Barratt warns of mortgage shortage

Barratt Developments warned that the shortage of mortgages is holding the housing market back, even as it reported a rise in selling prices. The housebuilder, which also trades as David Wilson and Ward Homes, said that its average selling prices rose by 7 per cent to £207,000 since June as it focused on building family homes in the South-east.

AEA shares slump after CEO quits

Shares in AEA Technology slumped 86 per cent yesterday after its chief executive quit in the wake of its second major profits warning in seven months. The climate change consultancy, which was spun out of the Atomic Energy Authority in the 1990s, has been hit by weaker-than-expected trading at its Washington-based business, PPC.

Pakistan rejects Antofagasta plan

Politicians in Pakistan's Baluchistan province have rejected a mining lease application from the Chilean copper producer Antofagasta and Canada's Barrick Gold, raising questions about the future of their Reko Diq copper-gold project. Reko Diq holds an estimated 5.9 billion tonnes of mineral resources, including copper and gold.

Icap says trading is 'disappointing'

The interdealer broker Icap said trading at its voice-based broking services had been "disappointing" since September as the eurozone debt crisis hit confidence.
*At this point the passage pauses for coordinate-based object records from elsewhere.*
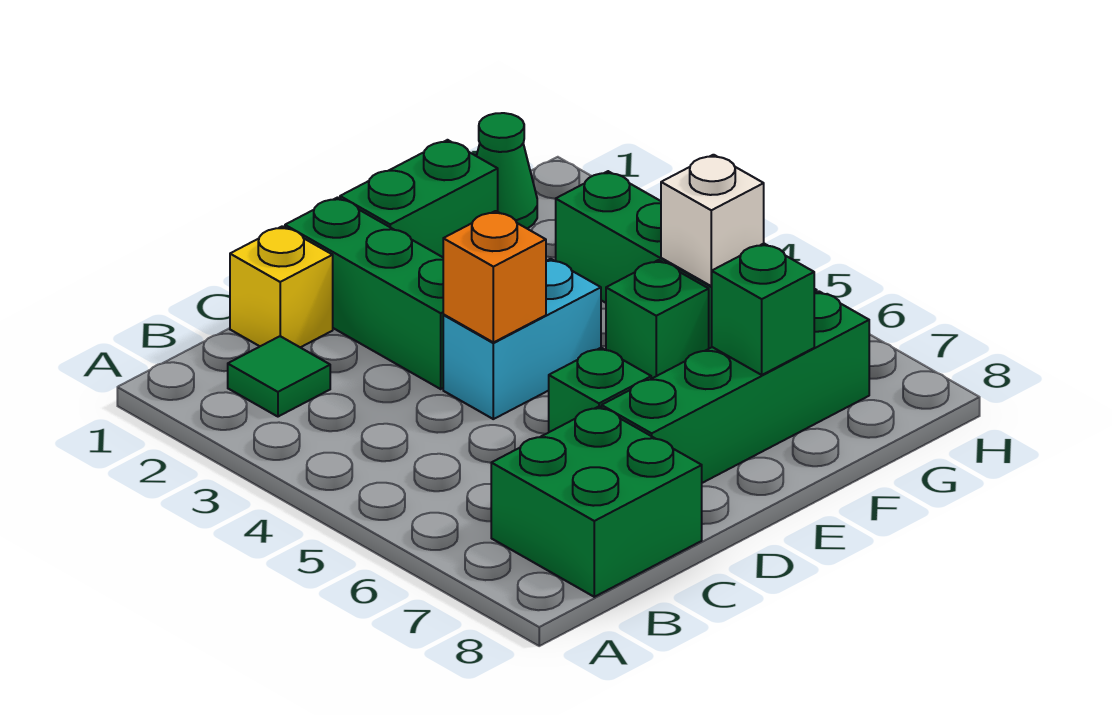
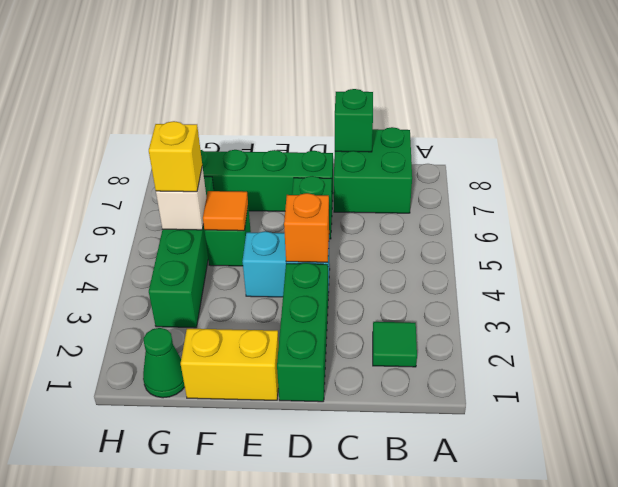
yellow 1x1 brick [230,226,333,347] -> yellow 1x1 brick moved to [149,121,202,192]
green 1x2 brick [340,140,498,257] -> yellow 1x2 brick [181,329,279,400]
none -> orange 1x1 tile [203,191,248,231]
green 1x1 brick [712,244,814,375] -> green 1x1 brick moved to [335,89,373,152]

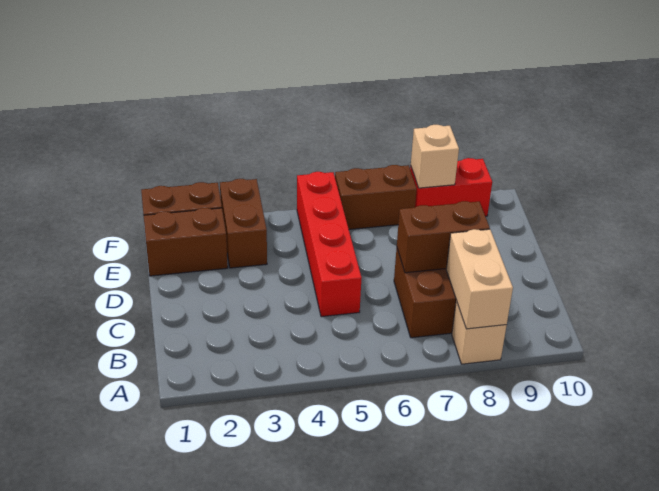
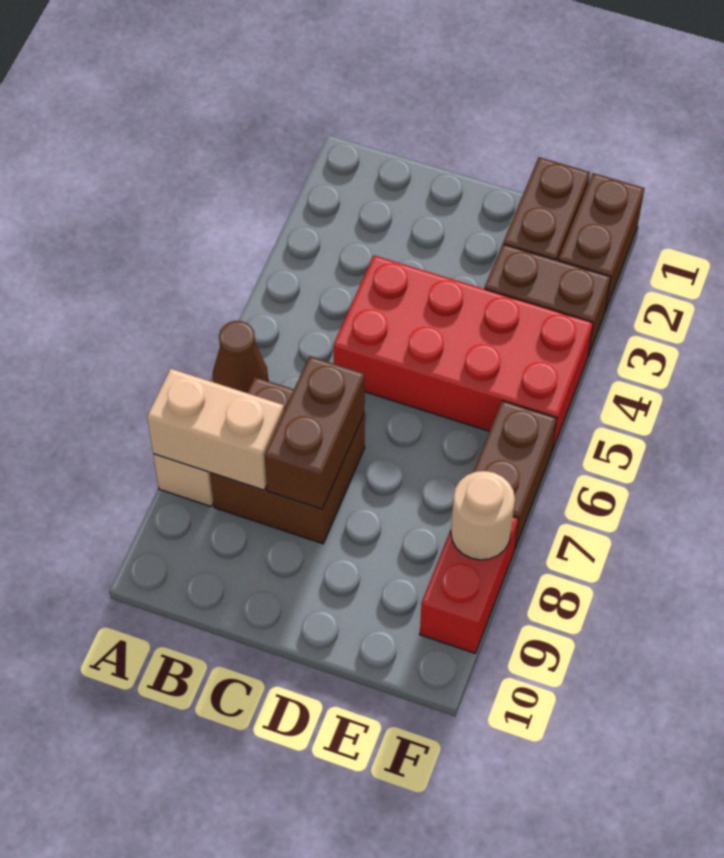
none -> brown 1x1 cone [213,321,268,393]
red 1x4 brick [297,172,361,317] -> red 2x4 brick [333,255,593,451]
tan 1x1 brick [411,125,459,188] -> tan 1x1 round brick [451,471,515,560]

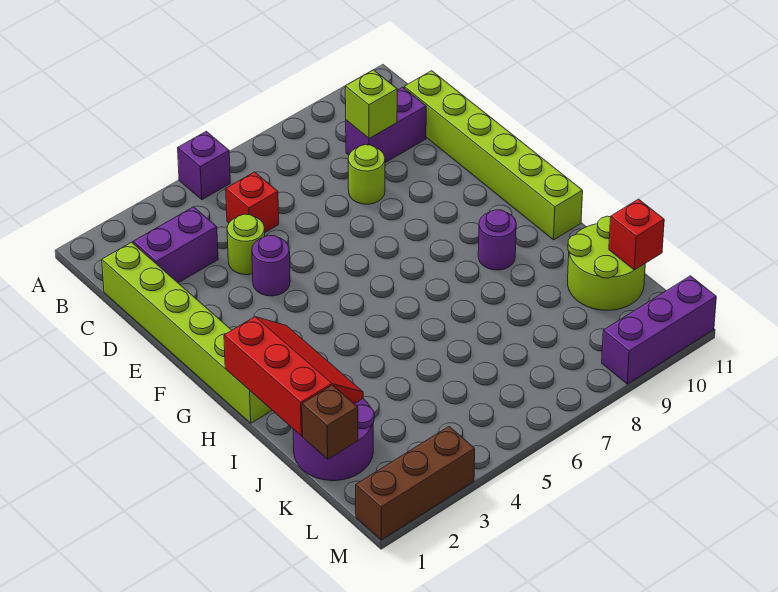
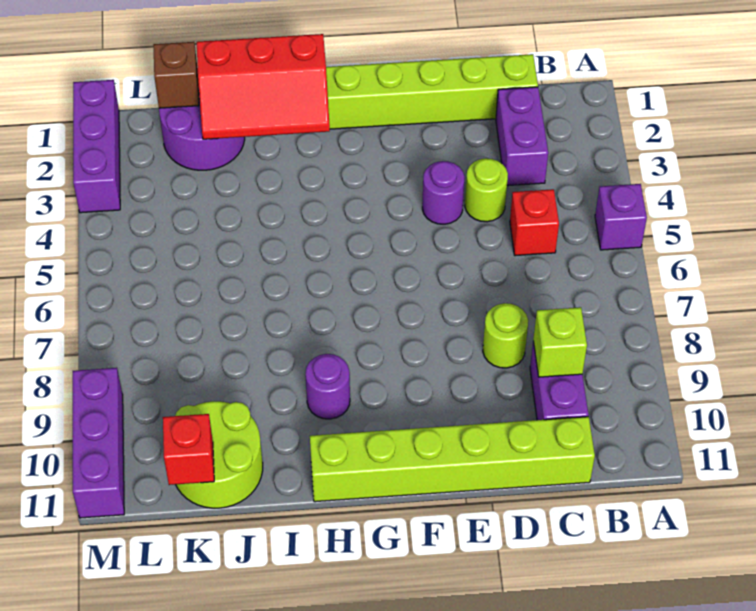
brown 1x3 brick [356,427,475,540] -> purple 1x3 brick [73,80,120,213]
Shares in Icap fell by 5 per cent as the group reported that pre-tax profits rose 3 per cent to £101m in the three months to the end of September despite market volatility.

Reed Elsevier sees continued growth

The New Scientist publisher Reed Elsevier's trading improved in the three months to 30 September. All five of the group's businesses recorded growth in the first nine months, leaving earnings on track to meet City expectations. The Anglo-Dutch company has been investing in legal products such as LexisNexis database.
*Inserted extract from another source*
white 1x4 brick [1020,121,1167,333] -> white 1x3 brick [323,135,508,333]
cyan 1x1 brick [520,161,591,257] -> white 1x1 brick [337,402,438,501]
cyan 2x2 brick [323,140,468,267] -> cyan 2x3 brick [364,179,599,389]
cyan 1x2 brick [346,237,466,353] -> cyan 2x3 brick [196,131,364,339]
Mozzarella king Glanbia upbeat

The Irish-based cheese-maker Glanbia forecast a 20 per cent rise in full-year earnings yesterday after its revenues rose by 28 per cent in the 10 months to 31 October. However, the group, which is Europe's biggest supplier of mozzarella cheese for pizzas, also reported a recent slowdown in demand.

British Gas ready to shed 850 staff

Centrica's British Gas, the UK's biggest household energy supplier, said it would cut about 850 roles to lower costs. The job cuts, announced on the day that UK unemployment hit a 15-year high, will take place in British Gas's services business and will affect back-office management and support roles.

Melrose looking out for deals

The engineering buyout group Melrose said it was still in the market for deals after its failed bid for Charter this summer. The company said slower growth in Europe was being offset by strength in North America and the rest of the world. Its third-quarter sales were up 12 per cent compared with a year ago.

Rio Tinto to close Lynemouth plant

Rio Tinto is set to close its Lynemouth smelter in the North-east as rising energy costs put pressure on aluminium margins, though it could sell the power station at the site. The mining giant last month put $8bn worth of aluminum assets up for sale. The Lynemouth smelter employs 515 people.

Hampson's profits are grounded

First-half profits at Hampson Industries more than halved as orders at the aeroengineer's tooling division, Odyssey, continued to fall. The firm, which supplies tools and components to planemakers Airbus and Boeing, said group revenues were down 8 per cent to £77m while profits fell to £400,000.